According to the conceptual framework of the FAO-Resilience Index Measurement and Analysis (RIMA II) approach, resilient households, when affected by a shock at time 1, suffer a reduction in their food security at time 2 but are able to (partially or totally) recover the loss in food security between time 2 and 3. Please see http://www.fao.org/3/a-i5665e.pdf at page 35 as a reference.
The dynamics of the food security is not easily addressed by an empirical point of view. There is still much to know on the role of: (i) the time span between the shock occurrence and the recovery, namely the time when the household bounce back to its previous food security level; (ii) the time span between the recovery and the occurrence of another shock; (iii) the effect of the second shock on food security reduction with respect the effect of the first shock.
In my view, the “test of time” matters in terms of understanding (i) the speed of recovery after the occurrence of the shock; (ii) the persistence on the comfortable level of food security after the shock occurrence; (iii) the learning capacity with respect to the history of the past shocks.
Households with a similar resilience capacity (based on observable characteristics as level of education, productive and non-productive assets, income-generating activities, etc.) may show heterogeneous speed of recovery, persistency in the comfortable zone after the shock occurrence and learning capacity.
Furthermore, the “test of time” matters for identifying households resilient over a long time period.

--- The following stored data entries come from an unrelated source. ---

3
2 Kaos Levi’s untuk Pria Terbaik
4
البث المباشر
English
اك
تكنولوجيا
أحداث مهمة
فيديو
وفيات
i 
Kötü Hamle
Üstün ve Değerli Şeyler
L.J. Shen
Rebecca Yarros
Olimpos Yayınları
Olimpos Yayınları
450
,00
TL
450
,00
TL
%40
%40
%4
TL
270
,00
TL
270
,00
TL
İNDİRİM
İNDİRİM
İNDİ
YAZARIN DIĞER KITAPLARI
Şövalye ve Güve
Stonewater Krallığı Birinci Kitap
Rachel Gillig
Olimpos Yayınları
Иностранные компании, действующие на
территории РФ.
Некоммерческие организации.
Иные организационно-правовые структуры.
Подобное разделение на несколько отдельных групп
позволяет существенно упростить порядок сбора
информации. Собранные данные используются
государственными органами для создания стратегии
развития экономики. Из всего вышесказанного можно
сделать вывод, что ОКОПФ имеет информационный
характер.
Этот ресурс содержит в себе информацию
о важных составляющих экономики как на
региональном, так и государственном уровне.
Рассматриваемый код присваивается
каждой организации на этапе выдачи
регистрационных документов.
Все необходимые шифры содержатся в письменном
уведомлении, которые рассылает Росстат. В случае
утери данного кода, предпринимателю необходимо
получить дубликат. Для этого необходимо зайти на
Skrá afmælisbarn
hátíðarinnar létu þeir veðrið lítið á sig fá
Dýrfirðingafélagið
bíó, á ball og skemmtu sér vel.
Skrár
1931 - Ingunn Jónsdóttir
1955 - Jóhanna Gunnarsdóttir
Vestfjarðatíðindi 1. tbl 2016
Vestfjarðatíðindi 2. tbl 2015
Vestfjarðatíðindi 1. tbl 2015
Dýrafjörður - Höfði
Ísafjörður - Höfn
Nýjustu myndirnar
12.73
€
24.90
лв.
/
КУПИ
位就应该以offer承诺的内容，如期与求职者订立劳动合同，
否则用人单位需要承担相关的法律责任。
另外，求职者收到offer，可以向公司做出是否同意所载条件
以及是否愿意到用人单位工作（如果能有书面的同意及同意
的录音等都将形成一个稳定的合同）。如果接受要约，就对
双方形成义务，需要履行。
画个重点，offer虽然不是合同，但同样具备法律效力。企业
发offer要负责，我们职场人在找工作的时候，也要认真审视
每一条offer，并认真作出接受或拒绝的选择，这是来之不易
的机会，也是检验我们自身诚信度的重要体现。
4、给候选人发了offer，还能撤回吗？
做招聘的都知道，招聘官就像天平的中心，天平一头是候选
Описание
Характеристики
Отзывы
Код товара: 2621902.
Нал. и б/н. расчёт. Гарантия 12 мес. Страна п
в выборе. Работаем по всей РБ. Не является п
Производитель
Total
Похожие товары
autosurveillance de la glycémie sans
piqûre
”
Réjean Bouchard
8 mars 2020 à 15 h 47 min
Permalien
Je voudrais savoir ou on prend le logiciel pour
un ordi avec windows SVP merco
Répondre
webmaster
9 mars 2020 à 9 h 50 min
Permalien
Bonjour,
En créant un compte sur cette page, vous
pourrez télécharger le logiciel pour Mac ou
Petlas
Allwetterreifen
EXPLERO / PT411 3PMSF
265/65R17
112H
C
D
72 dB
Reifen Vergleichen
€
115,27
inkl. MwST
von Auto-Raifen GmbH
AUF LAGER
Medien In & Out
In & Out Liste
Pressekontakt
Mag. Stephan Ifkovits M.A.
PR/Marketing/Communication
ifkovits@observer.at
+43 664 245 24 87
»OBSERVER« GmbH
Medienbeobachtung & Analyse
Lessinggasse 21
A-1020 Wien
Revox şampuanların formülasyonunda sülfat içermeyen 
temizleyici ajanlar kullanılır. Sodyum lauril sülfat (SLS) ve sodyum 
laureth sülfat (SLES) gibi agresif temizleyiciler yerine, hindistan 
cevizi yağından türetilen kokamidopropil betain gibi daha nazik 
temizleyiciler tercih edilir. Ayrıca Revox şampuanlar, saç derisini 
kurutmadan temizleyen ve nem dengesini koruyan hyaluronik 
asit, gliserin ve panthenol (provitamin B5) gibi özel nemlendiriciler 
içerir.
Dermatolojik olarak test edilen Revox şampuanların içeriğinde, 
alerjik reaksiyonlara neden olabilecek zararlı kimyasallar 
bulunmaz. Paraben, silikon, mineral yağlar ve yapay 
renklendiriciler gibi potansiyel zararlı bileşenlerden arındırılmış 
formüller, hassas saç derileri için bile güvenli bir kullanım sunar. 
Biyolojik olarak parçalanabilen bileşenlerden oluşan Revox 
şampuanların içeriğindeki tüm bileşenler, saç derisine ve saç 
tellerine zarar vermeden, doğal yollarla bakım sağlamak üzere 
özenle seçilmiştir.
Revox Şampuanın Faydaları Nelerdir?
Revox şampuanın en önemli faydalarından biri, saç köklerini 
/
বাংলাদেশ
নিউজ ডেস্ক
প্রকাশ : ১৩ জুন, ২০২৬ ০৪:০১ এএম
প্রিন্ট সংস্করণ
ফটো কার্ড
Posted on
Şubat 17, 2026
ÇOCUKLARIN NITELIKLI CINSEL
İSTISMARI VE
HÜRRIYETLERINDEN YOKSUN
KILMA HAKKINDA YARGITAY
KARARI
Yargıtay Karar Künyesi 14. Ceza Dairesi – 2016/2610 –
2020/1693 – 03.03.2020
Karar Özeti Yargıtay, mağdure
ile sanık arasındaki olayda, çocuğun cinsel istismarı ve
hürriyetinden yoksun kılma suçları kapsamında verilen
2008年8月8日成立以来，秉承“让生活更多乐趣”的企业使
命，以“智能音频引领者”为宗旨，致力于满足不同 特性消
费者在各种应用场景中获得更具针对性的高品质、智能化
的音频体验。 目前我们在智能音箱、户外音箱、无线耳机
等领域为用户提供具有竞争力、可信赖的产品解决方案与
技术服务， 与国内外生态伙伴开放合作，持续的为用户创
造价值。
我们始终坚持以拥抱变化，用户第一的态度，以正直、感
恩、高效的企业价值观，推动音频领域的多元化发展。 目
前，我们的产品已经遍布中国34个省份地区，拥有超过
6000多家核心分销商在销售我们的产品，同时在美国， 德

The household characteristics may explain why some households remain resilient over year while other households are not able to do that. An interesting working paper adopting the FAO-RIMA II methodology (http://www.fao.org/3/a-i5473e.pdf ) explores this topic in the case of Uganda. The analysis shows that a higher level of education of household members as well as the participation into self-enterprises characterize the households able to maintain a high resilience capacity over time.
Identifying the household characteristics that ensure long-lasting resilience capacity may have dramatically important implications for the policy makers!